There are two vampire phenomena happening right now in entertainment: the Twilight saga, with the popular books becoming popular movies, and the True Blood Series, with the increasingly popular books adapted into an HBO series. Both have a young female heroine who is romantically involved with a vampire. Both are set in present day America.
There the similarities end.
One is set in the Pacific northwest. One is set in the parishes outside of New Orleans. One seems intended for teens. The other very much for adults. But the real difference is in the women at their respective centers.
Carmen Siering writes in Ms. Magazine that Bella, the heroine of Twilight, fails as a feminist hero.
[N]ear the end of the film, Bella must choose between her two suitors. And yet when this big, empowering moment arrives, Bella offers an explanation for her choice that lets her off the hook. Melissa Rosenberg’s script doesn’t have Bella spell things out quite as clearly as Meyer’s narration in the book. Here we have Bella talking in circles about her love for Jacob and what might have been. In the book, Meyer makes it clear that Bella places the blame for her choice on something outside her control….
…[B]y placing the blame for choosing Edward over Jacob on the insane, irrational world in which she lives instead of on her own needs and desires, Bella abdicates responsibility for that choice, making it no choice at all. If the foundation of feminism is being able to choose, as Meyer insists, and one chooses not to choose, then what sort of feminism is that? It may seem romantic to be swept away by forces outside your control, but it’s not empowering.

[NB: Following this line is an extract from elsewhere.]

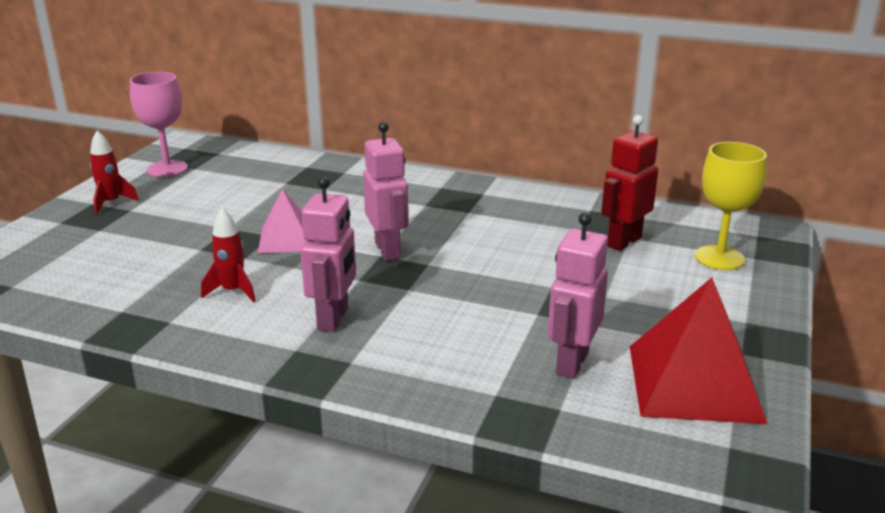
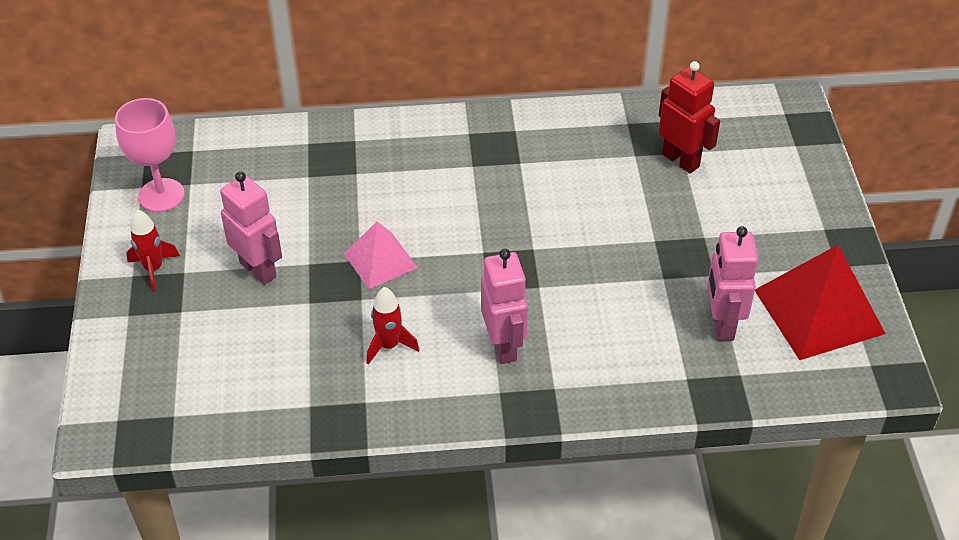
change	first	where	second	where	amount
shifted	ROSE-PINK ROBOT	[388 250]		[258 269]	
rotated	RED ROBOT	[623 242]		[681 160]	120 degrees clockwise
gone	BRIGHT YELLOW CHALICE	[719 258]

I'm not a big Twilight expert. I've seen the first movie. The second lurks in a dark corner somewhere in the house, hiding from me. The third, well, I'm not keen enough to compel me to go to the theater and watch all the commercials.
But I do know True Blood.
Let's look at Sookie. Where Bella may seem to "abdicate her responsibility", Sookie refuses to let go of her own. In fact, she won't have others meddling in her business, not without at least confronting them. In the very first episode of the show, we see her pick up a chain from a truck bed and use it to confront a couple of ne'er-do-wells — not out of a misplaced sense of macho or foolishness (though it does feel foolish at the time), but in order to protect someone she's just met and hardly knows. She can't just stand by while someone gets victimized. It's striking how the chain in her hand becomes an extension of herself. Oh, she's scared. But she won't back down — not unless he has to, not unless she's outmatched. And even then, she'll keep the words coming. She's never cowed.
Sookie owns her destiny. She owns her choices in life. When Bill asks, "What are you?" and Sookie responds, "My name is Sookie, and I'm a waitress," she's not being self-deprecating, she's stating the facts. And interestingly, we never sense that she's diminishing her life by not pursuing the usual "success" tracks of college or power career like real estate or movie star. She's too self-aware, too in charge of her own life to feel that.
There's no sense of victim mind in this character who has every right to feel the victim. (I'll spare the spoilers that would be required to rattle off the reasons.) She is empowered. How? Why? I feel that it's because that's how she was raised by her "Gran." It never occurs to her to play victim to the fates.
Yes, Sookie can be foolish and naive at times. But I chalk that up to her innocence and youth, not her sex.
And so I look forward to every Sunday night when True Blood airs.